From 1830 he studied medicine at the University of Leipzig, receiving his doctorate in 1835 with a thesis titled De urina diabetica. In 1842 he became an associate professor of medicine at Leipzig, where in 1854 he was named a full professor of physiological chemistry. From 1856 to 1863 he was a professor of general chemistry at the University of Jena.

== Published works ==
His 3-volume Lehrbuch der physiologischen Chemie was translated into English by George Edward Day and published with the title, Physiological chemistry (Vol. 1; Vol. 2; Vol. 3, 1851–54).

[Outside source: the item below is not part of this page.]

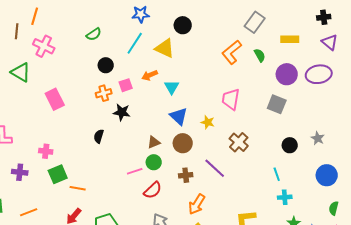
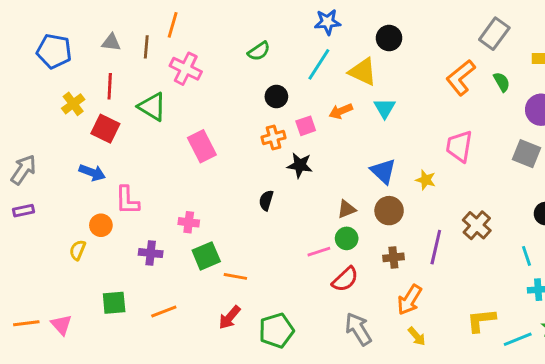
cyan triangle: (172, 87) -> (385, 108), moved
brown cross: (239, 142) -> (477, 225), moved
purple line: (215, 168) -> (436, 247), turned 60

Other noted works by Lehmann include:
- Vollständiges Taschenbuch der theoretischen Chemie, 1840 - Complete handbook of theoretical chemistry.
- Einige vergleichende Analysen des Blutes der Pfortader und der Lebernerven, 1850 - Comparative analyses of the blood of the portal vein and the hepatic nerves.
- Handbuch der physiologischen Chemie, 1853 - Handbook of physiological chemistry.
- Zoochemie (edited with Karl Hugo Huppert, 1858) - Zoochemistry.
A number of his works relating to medicine and physiological chemistry were published in Otto Linné Erdmann's Journal für praktische Chemie.